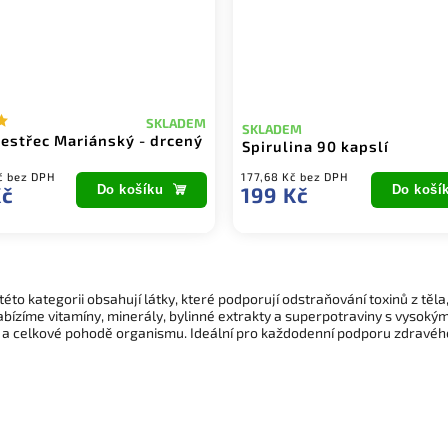
SKLADEM
SKLADEM
estřec Mariánský - drcený
Spirulina 90 kapslí
č bez DPH
177,68 Kč bez DPH
Kč
Do košíku
199 Kč
Do koší
této kategorii obsahují látky, které podporují odstraňování toxinů z těla,
abízíme vitamíny, minerály, bylinné extrakty a superpotraviny s vysokým 
 a celkové pohodě organismu. Ideální pro každodenní podporu zdravého 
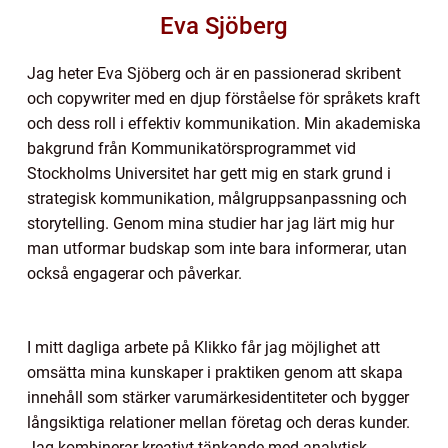
Eva Sjöberg
Jag heter Eva Sjöberg och är en passionerad skribent
och copywriter med en djup förståelse för språkets kraft
och dess roll i effektiv kommunikation. Min akademiska
bakgrund från Kommunikatörsprogrammet vid
Stockholms Universitet har gett mig en stark grund i
strategisk kommunikation, målgruppsanpassning och
storytelling. Genom mina studier har jag lärt mig hur
man utformar budskap som inte bara informerar, utan
också engagerar och påverkar.
I mitt dagliga arbete på Klikko får jag möjlighet att
omsätta mina kunskaper i praktiken genom att skapa
innehåll som stärker varumärkesidentiteter och bygger
långsiktiga relationer mellan företag och deras kunder.
Jag kombinerar kreativt tänkande med analytisk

PROBLEM TO WORK ON:
Where the material contains pictures, leave them out and copy the rest verbatim.

RESULT OF THE TASK:
SKLADEM
SKLADEM
estřec Mariánský - drcený
Spirulina 90 kapslí
č bez DPH
177,68 Kč bez DPH
Kč
Do košíku
199 Kč
Do koší
této kategorii obsahují látky, které podporují odstraňování toxinů z těla,
abízíme vitamíny, minerály, bylinné extrakty a superpotraviny s vysokým 
 a celkové pohodě organismu. Ideální pro každodenní podporu zdravého 
Eva Sjöberg
Jag heter Eva Sjöberg och är en passionerad skribent
och copywriter med en djup förståelse för språkets kraft
och dess roll i effektiv kommunikation. Min akademiska
bakgrund från Kommunikatörsprogrammet vid
Stockholms Universitet har gett mig en stark grund i
strategisk kommunikation, målgruppsanpassning och
storytelling. Genom mina studier har jag lärt mig hur
man utformar budskap som inte bara informerar, utan
också engagerar och påverkar.
I mitt dagliga arbete på Klikko får jag möjlighet att
omsätta mina kunskaper i praktiken genom att skapa
innehåll som stärker varumärkesidentiteter och bygger
långsiktiga relationer mellan företag och deras kunder.
Jag kombinerar kreativt tänkande med analytisk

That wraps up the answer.